Festivity has been a Christian Life Commission signature. It beats crying: Please keep looking up. There must be a pony around here somewhere.

And now for a word of hope.

What word shall I speak?

Well. We have come down some crooked lanes and through some dark tunnels to where we are tonight. The achievements have been notable. The victories have been impressive. But we must everlastingly be about our special high calling, to use Immanuel Kant`s word, of straightening the crooked timber of humanity.

So-o-o-o–

I hope that the Christian Life Commission and its now many friends will work with increasing effectiveness to help Baptists be the people of God in a state now without boundaries and in a world without borders.

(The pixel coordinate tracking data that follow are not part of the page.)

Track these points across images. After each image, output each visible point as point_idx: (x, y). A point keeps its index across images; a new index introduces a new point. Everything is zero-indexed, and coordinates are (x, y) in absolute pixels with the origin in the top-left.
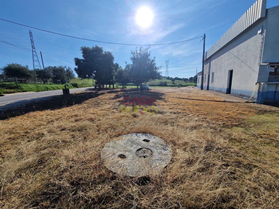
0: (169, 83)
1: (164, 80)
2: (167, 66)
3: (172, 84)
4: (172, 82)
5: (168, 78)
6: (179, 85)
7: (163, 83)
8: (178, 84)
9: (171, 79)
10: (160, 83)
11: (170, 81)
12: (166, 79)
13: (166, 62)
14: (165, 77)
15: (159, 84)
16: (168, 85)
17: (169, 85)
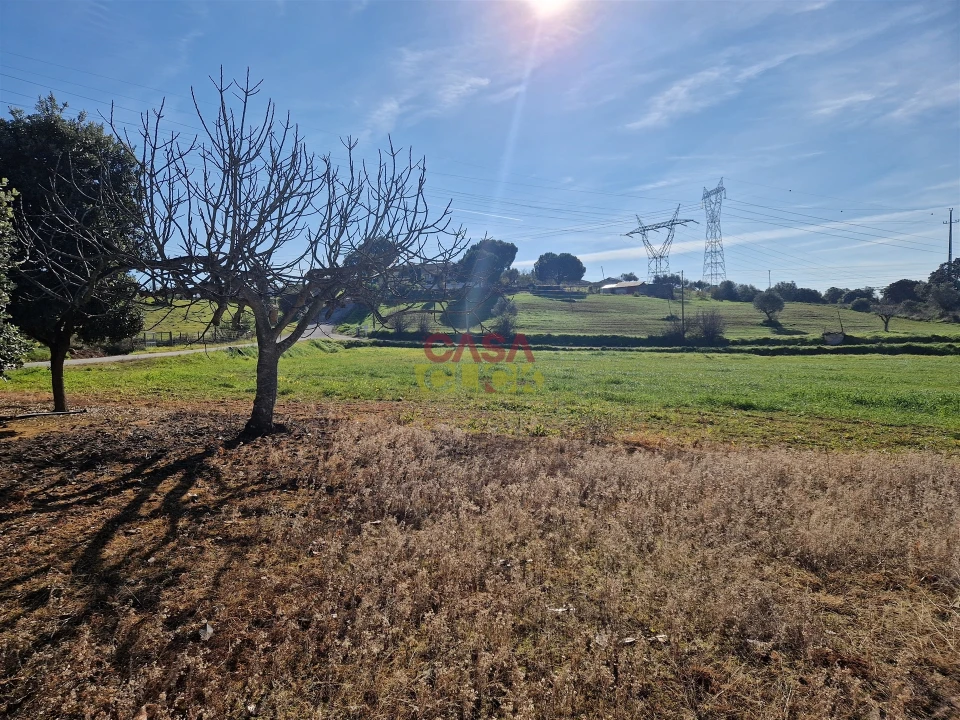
0: (739, 323)
1: (696, 307)
2: (713, 219)
3: (767, 333)
4: (762, 317)
5: (728, 292)
6: (822, 341)
7: (689, 323)
8: (818, 335)
9: (748, 295)
10: (668, 326)
11: (748, 309)
12: (709, 295)
13: (707, 195)
14: (700, 285)
15: (661, 329)
16: (732, 338)
17: (744, 342)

I hope that your vision of Christian social ethics, of justice and peace, of truth and integrity, of personal morality and public righteousness may be increasingly clear and in focus and effective.

I hope that your prophetic forth-telling of the word of the Lord may be increasingly loud and clear and strong. Hear this word of the Lord, as recorded in Numbers 11:26-28.

So Moses went out and told the people the words of the Lord, and he gathered seventy men of the elders of the people, and placed them round about the tent. Then the Lord came down in the cloud and spoke to him, and took some of the seventy elders; and when the spirit rested upon them, they prophesied. But then they did so no more.

Now two men remained in the camp, one named Eldad, and the other Medad, and the spirit rested upon them; they were among those registered, but they had not gone out to the tent, and so they prophesied in the camp. And a young man ran and told Moses, "Eldad and Medad are prophesying in the camp." And Joshua, the son of Nun, the minister of Moses, one of his chosen men, said, "My lord Moses, forbid them." But Moses said to him, "Are you jealous for my sake? Would that all the Lord`s people were prophets, that the Lord would put his spirit upon them."

We need now to recover the prophethood of all believers, matching our zeal for the priesthood of all believers with a passion for the prophethood of all believers with which we serve as God`s salt, God`s light, and God`s leaven.

I hope the Christian Life Commission will stay focused on Christian social ethics. Don`t both with trying to teach a pig to sing: it wastes your time and it annoys the pig.

And I hope we can all remember, as Cervantes put it, that the road is always better than the inn. Keep moving on and–get going.